**TEXT EXCERPT**
==*==

Taking care of two mobile kids is a study in entropy. Now that he can walk, he loves grabbing random objects and toys around the house and dropping them off in a completely different place. He likes digging into our recycling bin and redistributing empty cartons and bottles around the house. She is always moving toys from one room to another. I'm constantly battling the clutter of plastic kitchenware, books, doll house furniture, empty Tupperware, stray wrappings and stickers.
Life is messy in more ways than one. The day doesn't always go as we predict. They don't always sleep, eat or act the way we think. Sometimes, like today, we find ourselves spent. We're helping to plant a church, which means I show up before dawn to set up the band and play for worship; D gets the kids ready his own and then ushers. We stay afterwards for lunch. We all come home pretty exhausted. And it's darned hard to be patient with each other and two fussy, irrational kids.
I was reading Mary's story to E today and it struck me how messy the whole journey to Bethlehem and labor in a stable must have been. Somehow we have romanticized the whole tableau; turned it into something with cute barnyard animals and soft lights. The last time I went to a barn, it stank. The last time I was pregnant, I had a hard time sitting on the floor of our new furniture-sparse house, much less on the bony back of some donkey. It would have been easy to be grouchy, to wonder why a reservation wasn't made, to think things were going all wrong, when instead it was exactly how it should have been.

==*==

**ASSIGNED TASK 1**
In the reflection on family mess, why does the writer arrive before dawn? Answer in one to three sentences.
**ASSIGNED TASK 2**
According to the reflection on family mess, where does the younger child like to dig?
**ASSIGNED TASK 3**
Write the next part of the reflection on family mess, starting after its final sentence.

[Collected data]

==*==

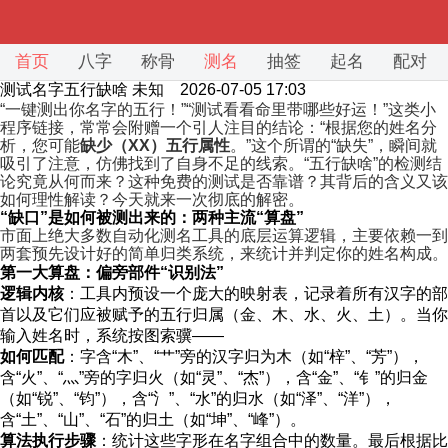
首页
八字
称骨
测名
抽签
起名
配对
测试名字五行缺啥
未知 2026-07-05 17:03
“一键测出你名字的五行！”“测试看看命里带哪些好运！”这类小
程序链接，常常会附赠一个引人注目的结论：“根据您的姓名分
析，您可能
缺少（XX）五行属性
。”这个所谓的“缺失”，瞬间就
吸引了注意，仿佛找到了自身不足的线索。“五行缺啥”的检测结
论究竟从何而来？这种免费的测试是否靠谱？其背后的含义又该
如何理性解读？今天就来一次彻底的解密。
“缺口”是如何被测出来的：两种主流“算盘”
市面上绝大多数自动化测名工具的底层运算逻辑，主要依赖一到
两套预先设计好的简单归类系统，来统计并判定你的姓名构成。
第一大算盘：偏旁部件“识别法”
逻辑内核
：工具内预设一个庞大的映射表，记录着所有汉字的部
首以及它们应被赋予的五行归属（金、木、水、火、土）。当你
输入姓名时，系统按图索骥——
如何匹配
：字含“木”、“艹”旁的汉字归为木（如“梓”、“芳”），
含“火”、“灬”旁的字归火（如“灵”、“杰”），含“金”、“钅”的归金
（如“锐”、“钧”），含“氵”、“水”的归水（如“泽”、“洋”），
含“土”、“山”、“石”的归土（如“坤”、“峰”）。
算法执行步骤
：统计这些字形在名字组合中的数量。最后根据比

==*==

**TASK OUTPUT 1**
The family is helping to plant a church. The writer comes before dawn to set up the band and play for worship.

**TASK OUTPUT 2**
In the recycling bin.

**TASK OUTPUT 3**
So yeah, things are not all perfect around here. There a shoe under the couch because dee-dee fished it out and was walking around with it in his mouth; there is a plastic purple fork on the sofa because I was lying there pretending to be E's patient and that was my "medicine." But Jesus began his life in an unexpected place, in the dirt and hay. I think when he told the little children to come to him, he must have been someone who didn't mind their loudness and clamor, their untidiness and stickiness. So it's okay. Sometimes I get so stuck on wanting the day to go my way, on fighting all the spills and messes, that I forget the point of it all. I forget to be present. This Christmas, I want to be present in the unexpected. I don't want to be so intent on the inn room that I miss the king in the stable. I don't want to be so irritated by the mess and unpredictability that I forget to see my family for what it is and be grateful.